PROBLEM DETAILS: Please repeat the lines of the listing below word for word, from the line with "Is the value" through the line with "Which series contains the highest Y value?".

Quiz items based on charts

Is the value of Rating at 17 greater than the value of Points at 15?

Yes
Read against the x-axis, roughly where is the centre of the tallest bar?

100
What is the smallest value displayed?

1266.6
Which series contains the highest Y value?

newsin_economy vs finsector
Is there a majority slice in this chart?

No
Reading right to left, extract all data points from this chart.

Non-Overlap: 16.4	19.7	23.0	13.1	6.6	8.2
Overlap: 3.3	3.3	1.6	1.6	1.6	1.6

* * *

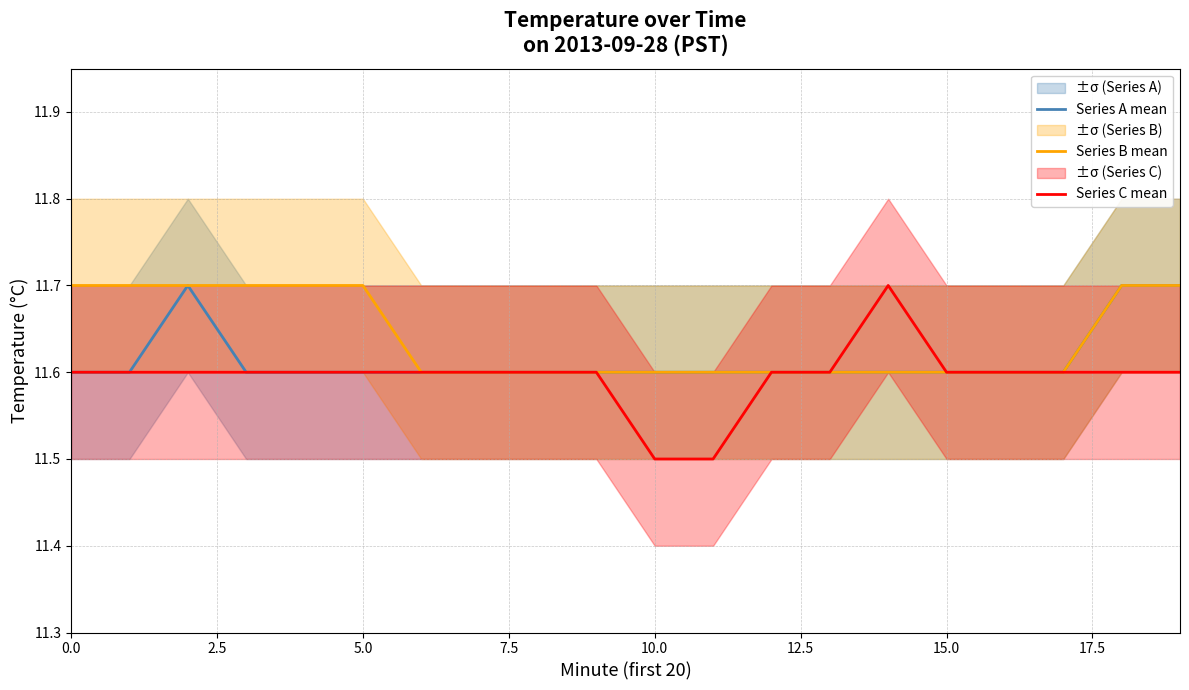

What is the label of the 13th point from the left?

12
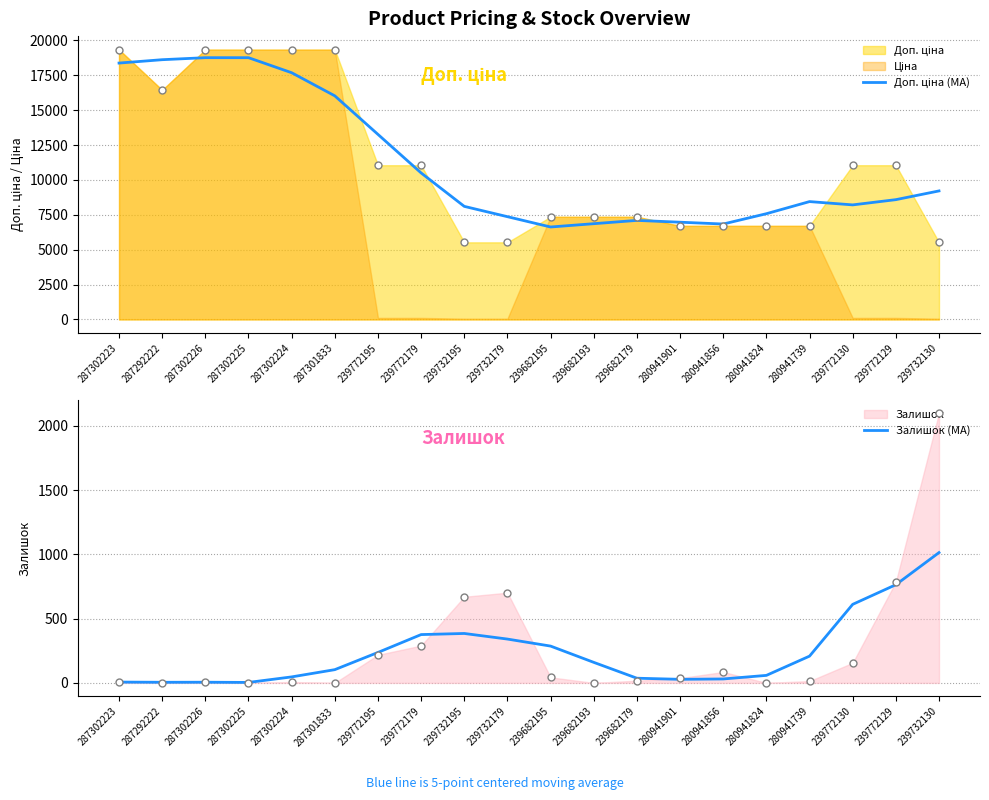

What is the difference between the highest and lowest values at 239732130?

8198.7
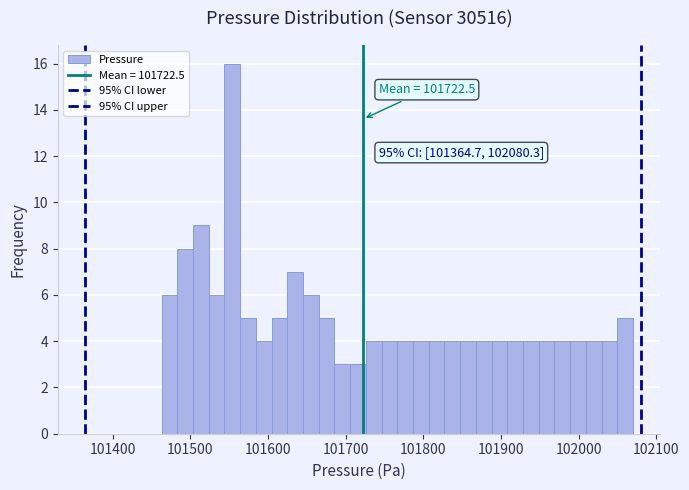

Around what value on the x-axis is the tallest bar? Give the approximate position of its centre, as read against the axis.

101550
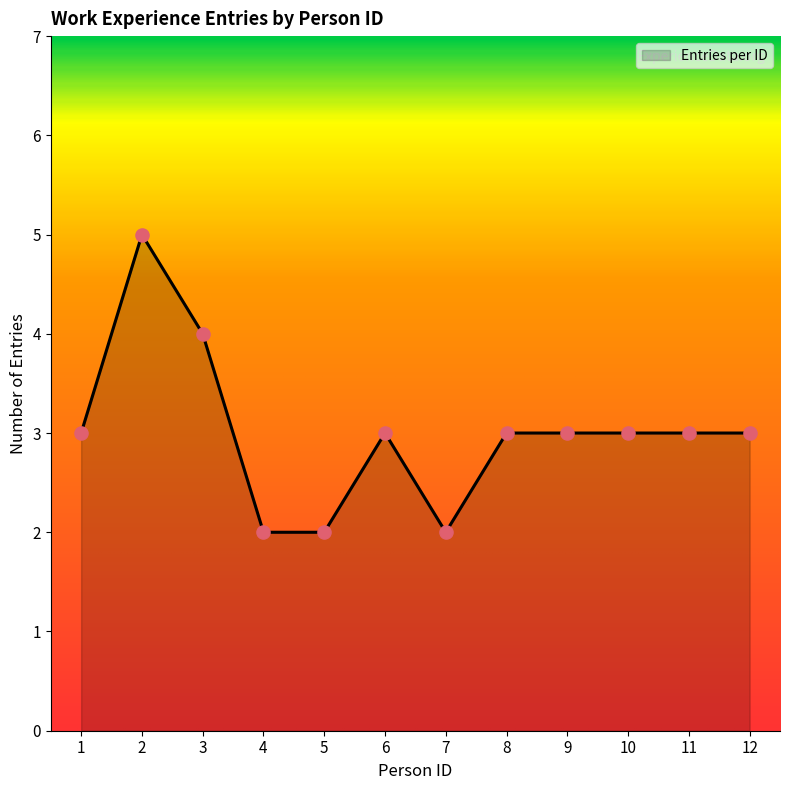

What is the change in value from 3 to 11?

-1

EXPECTED ANSWER:
Is the value of Rating at 17 greater than the value of Points at 15?

Yes
Read against the x-axis, roughly where is the centre of the tallest bar?

100
What is the smallest value displayed?

1266.6
Which series contains the highest Y value?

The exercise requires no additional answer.